> [AIM OF THE EXERCISE]:
According to the text about Yuri Gagarin Secondary School, in what year was the school's current building completed?

Yuri Gagarin Secondary School
Yuri Gagarin Secondary School is a secondary school in Razzakov, Kyrgyzstan. Although the school is called a secondary school, it offers classes for grades one through eleven. The school has Russian and Kyrgyz classes.
The school is named after the Russian astronaut Yuri Gagarin. Yuri Gagarin Secondary School is one of only two schools in Razzakov where students can complete the whole eleven-year school term in Russian. The current building of the school was completed in 1966.
General framework and curriculum
At Yuri Gagarin Secondary School, children are accepted to first grade at the age of six or seven, depending on the child's individual development. The eleven-year school term is split into elementary, middle and senior classes. Attending a "basic" nine-year program is compulsory. Grades 10-11 are optional.As in many parts of the country, at Yuri Gagarin Secondary School children of elementary classes are normally separated from other classes within their own floor of the school building. They are taught, ideally, by a single teacher through all four elementary grades.

> [RECORDS]:
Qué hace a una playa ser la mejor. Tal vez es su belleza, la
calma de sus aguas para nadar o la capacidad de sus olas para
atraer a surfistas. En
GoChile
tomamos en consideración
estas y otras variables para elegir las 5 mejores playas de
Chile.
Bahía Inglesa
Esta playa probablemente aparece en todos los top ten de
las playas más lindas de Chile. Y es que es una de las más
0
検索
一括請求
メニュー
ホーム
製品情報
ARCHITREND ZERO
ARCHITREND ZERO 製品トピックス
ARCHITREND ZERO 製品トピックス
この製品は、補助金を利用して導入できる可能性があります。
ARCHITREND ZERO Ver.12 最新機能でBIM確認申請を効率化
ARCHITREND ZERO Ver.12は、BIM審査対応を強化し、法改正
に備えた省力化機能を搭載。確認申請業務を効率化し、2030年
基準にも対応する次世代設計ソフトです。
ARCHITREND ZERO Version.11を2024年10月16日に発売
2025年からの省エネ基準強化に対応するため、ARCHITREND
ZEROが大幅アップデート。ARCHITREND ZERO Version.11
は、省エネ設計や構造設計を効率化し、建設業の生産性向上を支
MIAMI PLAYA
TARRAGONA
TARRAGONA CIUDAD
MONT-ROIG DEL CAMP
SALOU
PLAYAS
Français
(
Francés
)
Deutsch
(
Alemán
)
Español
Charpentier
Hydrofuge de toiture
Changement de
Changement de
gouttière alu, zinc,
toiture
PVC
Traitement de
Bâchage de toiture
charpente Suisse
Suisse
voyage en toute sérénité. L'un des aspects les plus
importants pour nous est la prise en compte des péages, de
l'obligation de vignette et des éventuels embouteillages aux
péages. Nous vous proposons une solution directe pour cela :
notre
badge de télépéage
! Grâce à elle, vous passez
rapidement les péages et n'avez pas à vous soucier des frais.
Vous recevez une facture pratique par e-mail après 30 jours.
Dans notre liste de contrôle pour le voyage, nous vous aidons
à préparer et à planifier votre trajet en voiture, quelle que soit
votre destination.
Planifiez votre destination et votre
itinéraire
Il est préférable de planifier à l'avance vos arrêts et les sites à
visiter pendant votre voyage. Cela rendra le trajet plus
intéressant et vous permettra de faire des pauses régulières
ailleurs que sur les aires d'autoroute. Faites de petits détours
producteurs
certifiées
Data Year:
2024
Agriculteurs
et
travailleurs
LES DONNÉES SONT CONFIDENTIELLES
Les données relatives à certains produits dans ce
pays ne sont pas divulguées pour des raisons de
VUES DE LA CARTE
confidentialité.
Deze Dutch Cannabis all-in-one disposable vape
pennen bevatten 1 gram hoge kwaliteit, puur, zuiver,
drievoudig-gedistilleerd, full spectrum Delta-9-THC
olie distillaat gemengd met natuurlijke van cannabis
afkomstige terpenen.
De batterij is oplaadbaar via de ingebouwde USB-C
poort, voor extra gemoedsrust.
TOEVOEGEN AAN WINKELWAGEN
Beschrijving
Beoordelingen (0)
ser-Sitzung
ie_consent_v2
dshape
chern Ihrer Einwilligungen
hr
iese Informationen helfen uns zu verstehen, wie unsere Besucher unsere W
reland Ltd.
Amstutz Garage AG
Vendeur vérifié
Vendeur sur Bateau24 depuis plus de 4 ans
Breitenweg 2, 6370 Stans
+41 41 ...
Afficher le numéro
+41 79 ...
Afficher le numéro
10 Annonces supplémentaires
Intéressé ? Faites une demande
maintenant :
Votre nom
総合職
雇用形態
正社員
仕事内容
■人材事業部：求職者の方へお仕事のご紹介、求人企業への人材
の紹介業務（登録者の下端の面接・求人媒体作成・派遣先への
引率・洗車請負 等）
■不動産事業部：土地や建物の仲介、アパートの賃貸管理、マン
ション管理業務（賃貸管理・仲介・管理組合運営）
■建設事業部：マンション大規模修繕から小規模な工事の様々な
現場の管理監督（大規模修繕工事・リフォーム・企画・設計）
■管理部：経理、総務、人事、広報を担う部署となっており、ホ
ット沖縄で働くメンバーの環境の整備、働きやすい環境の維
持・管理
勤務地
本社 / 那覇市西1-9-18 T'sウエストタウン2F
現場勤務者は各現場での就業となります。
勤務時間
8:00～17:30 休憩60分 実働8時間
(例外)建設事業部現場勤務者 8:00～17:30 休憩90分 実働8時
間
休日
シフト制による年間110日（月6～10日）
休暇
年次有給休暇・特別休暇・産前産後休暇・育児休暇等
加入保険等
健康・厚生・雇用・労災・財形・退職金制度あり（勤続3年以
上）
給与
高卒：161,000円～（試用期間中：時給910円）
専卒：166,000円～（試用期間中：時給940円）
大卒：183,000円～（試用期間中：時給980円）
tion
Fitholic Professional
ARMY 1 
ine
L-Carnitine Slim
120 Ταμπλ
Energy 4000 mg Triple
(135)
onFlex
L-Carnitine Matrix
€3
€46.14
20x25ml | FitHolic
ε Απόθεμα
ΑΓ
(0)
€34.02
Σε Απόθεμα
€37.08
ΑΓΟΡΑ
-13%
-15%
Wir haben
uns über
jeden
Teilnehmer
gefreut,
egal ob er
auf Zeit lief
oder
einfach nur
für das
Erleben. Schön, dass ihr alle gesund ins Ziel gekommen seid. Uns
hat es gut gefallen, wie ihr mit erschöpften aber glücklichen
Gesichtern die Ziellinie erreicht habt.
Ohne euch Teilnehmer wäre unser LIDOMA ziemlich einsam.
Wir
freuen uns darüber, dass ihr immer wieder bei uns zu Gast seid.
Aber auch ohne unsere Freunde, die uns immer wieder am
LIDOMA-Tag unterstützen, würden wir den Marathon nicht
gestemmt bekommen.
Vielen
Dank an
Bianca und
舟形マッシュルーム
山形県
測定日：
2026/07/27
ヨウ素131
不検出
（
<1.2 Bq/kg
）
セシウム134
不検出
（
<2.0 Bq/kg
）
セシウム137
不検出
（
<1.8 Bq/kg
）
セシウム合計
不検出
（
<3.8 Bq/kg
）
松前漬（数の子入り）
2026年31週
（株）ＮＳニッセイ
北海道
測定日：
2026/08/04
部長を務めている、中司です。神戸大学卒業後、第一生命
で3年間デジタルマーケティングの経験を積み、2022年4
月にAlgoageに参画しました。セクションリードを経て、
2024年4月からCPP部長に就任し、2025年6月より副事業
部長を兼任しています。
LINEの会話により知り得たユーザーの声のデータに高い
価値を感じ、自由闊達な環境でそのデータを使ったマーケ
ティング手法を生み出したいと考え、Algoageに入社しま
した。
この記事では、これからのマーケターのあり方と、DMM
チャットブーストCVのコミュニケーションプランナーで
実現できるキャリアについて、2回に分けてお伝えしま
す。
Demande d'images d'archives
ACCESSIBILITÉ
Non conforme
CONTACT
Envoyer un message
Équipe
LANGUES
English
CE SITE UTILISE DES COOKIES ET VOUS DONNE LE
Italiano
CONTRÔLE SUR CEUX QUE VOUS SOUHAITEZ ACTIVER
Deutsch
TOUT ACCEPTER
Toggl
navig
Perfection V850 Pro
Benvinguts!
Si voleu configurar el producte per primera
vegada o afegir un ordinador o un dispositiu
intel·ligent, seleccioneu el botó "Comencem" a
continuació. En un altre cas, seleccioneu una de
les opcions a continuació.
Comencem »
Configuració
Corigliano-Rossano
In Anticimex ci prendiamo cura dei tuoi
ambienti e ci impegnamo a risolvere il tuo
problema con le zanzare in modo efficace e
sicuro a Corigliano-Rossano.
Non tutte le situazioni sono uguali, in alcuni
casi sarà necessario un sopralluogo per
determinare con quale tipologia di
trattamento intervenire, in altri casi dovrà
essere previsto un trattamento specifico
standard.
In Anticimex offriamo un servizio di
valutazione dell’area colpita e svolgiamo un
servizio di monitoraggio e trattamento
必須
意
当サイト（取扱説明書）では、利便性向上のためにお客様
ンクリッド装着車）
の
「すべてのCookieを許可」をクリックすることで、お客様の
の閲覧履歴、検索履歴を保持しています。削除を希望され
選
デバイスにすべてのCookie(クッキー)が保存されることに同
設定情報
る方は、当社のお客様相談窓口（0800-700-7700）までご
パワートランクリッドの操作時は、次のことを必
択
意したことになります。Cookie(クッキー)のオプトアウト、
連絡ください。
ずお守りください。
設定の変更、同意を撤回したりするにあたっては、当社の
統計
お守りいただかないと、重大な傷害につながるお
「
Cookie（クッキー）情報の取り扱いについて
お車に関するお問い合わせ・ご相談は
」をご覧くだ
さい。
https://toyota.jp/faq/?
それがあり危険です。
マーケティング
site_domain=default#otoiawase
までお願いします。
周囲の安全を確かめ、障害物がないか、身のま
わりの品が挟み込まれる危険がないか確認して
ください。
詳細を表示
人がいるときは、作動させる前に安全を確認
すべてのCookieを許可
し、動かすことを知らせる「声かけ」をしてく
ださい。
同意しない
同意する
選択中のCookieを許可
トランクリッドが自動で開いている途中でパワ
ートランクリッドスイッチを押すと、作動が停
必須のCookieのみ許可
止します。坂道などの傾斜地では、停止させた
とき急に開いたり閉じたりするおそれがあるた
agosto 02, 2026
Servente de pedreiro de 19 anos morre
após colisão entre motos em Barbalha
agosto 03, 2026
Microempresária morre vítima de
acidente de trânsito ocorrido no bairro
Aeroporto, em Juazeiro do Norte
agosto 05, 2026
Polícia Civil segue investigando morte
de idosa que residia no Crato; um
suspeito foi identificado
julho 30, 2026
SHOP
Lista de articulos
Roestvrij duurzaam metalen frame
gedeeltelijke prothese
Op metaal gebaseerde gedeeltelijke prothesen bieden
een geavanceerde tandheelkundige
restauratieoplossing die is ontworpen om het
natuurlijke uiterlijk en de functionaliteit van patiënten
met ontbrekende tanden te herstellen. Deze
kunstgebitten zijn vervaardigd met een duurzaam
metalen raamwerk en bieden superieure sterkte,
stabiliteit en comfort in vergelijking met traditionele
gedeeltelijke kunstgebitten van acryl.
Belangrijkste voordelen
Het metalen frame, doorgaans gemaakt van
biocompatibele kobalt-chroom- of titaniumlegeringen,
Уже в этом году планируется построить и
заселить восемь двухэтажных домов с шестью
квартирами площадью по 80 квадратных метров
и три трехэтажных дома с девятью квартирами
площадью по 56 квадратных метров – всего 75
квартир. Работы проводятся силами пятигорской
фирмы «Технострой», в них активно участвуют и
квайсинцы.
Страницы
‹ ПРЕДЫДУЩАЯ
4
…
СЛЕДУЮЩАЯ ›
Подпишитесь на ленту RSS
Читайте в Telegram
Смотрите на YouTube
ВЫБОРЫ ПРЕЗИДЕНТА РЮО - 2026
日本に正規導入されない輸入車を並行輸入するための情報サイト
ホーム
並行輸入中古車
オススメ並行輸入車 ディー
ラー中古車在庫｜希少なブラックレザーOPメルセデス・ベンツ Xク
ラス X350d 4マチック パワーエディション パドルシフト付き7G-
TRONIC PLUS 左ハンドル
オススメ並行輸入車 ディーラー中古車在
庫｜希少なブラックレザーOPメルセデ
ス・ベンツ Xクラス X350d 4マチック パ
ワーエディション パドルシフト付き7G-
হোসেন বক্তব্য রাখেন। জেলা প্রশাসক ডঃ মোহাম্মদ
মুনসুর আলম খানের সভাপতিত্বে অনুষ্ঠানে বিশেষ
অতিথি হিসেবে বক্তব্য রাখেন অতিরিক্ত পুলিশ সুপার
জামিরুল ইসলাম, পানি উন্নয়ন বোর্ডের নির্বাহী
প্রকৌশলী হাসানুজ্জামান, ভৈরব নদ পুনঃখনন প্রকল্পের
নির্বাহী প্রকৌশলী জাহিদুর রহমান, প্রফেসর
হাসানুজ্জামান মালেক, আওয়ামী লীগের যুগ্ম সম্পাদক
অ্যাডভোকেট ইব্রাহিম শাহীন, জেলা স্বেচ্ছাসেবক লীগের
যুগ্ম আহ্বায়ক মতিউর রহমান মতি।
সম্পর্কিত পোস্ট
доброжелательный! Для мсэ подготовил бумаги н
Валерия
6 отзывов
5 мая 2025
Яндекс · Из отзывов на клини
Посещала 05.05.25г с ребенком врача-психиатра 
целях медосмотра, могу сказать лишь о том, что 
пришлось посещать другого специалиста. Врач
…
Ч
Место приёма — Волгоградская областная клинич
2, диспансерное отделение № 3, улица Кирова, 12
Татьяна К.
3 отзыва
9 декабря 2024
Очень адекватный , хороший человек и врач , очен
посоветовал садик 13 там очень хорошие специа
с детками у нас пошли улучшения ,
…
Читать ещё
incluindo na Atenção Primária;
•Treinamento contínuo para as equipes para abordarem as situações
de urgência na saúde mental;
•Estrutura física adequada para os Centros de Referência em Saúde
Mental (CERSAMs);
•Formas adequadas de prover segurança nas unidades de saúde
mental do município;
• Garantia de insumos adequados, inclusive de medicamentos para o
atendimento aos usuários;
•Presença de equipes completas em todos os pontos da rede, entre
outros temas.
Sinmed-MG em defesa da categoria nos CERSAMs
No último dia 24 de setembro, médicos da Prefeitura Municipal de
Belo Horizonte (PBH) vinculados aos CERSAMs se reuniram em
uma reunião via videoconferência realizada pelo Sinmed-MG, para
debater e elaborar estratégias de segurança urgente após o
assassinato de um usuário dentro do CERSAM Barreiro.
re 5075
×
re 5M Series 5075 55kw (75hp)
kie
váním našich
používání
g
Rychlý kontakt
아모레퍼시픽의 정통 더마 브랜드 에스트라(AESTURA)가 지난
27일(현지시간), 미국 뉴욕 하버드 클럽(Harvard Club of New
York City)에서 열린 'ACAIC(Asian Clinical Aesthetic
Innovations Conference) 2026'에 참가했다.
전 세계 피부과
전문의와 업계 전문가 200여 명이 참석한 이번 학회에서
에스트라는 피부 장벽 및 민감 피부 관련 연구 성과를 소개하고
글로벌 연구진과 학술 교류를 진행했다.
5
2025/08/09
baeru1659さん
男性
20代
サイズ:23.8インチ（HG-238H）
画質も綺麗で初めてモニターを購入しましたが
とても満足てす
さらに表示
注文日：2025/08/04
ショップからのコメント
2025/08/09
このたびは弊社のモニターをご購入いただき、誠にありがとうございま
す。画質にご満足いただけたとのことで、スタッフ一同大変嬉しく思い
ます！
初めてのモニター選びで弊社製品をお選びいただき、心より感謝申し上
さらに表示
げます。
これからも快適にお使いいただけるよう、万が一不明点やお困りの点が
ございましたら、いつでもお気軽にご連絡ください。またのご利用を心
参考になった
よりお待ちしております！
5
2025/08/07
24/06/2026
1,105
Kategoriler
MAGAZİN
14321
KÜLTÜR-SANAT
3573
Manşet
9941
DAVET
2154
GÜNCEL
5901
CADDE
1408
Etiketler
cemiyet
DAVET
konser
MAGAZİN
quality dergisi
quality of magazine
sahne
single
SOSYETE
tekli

> [TASK RESULT]:
1966